> [Instruction]: Only a number is expected: how many lines in the data below contain the word "devem".

======== The data

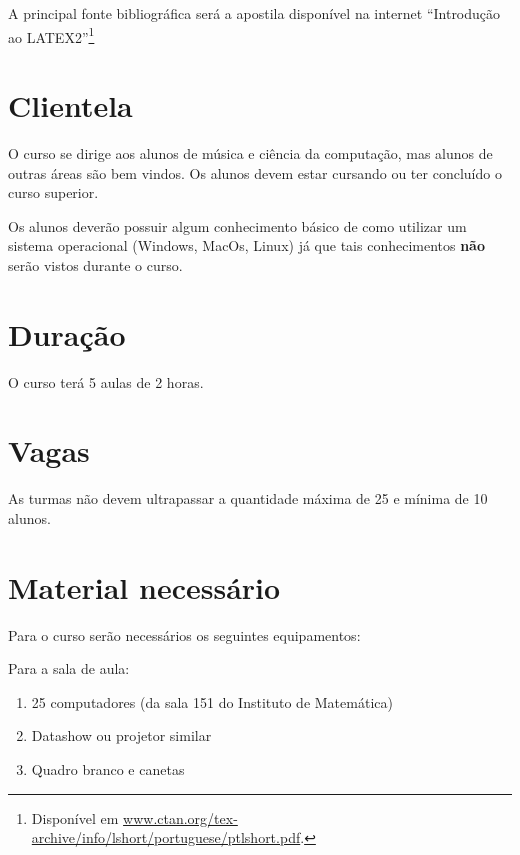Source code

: \documentclass[12pt,brazil]{article}
\begin{document}
A principal fonte bibliográfica será a apostila disponível na internet
``Introdução ao LATEX2''\footnote{Disponível em
  \url{www.ctan.org/tex-archive/info/lshort/portuguese/ptlshort.pdf}.}


\section{Clientela}
O curso se dirige aos alunos de música e ciência da computação, mas
alunos de outras áreas são bem vindos. Os alunos devem estar cursando
ou ter concluído o curso superior.
  
Os alunos deverão possuir algum conhecimento básico de como utilizar
um sistema operacional (Windows, MacOs, Linux) já que tais
conhecimentos \textbf{não} serão vistos durante o curso.

\section{Duração}

O curso terá 5 aulas de 2 horas.
 
\section{Vagas}

As turmas não devem ultrapassar a quantidade máxima de 25 e mínima de
10 alunos.

\section{Material necessário}
\label{sec:material}

Para o curso serão necessários os seguintes equipamentos:

Para a sala de aula:
\begin{enumerate}
\item 25 computadores (da sala 151 do Instituto de Matemática)
\item Datashow ou projetor similar
\item Quadro branco e canetas
\end{enumerate}
\end{document}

================

> [Result of this task]: 2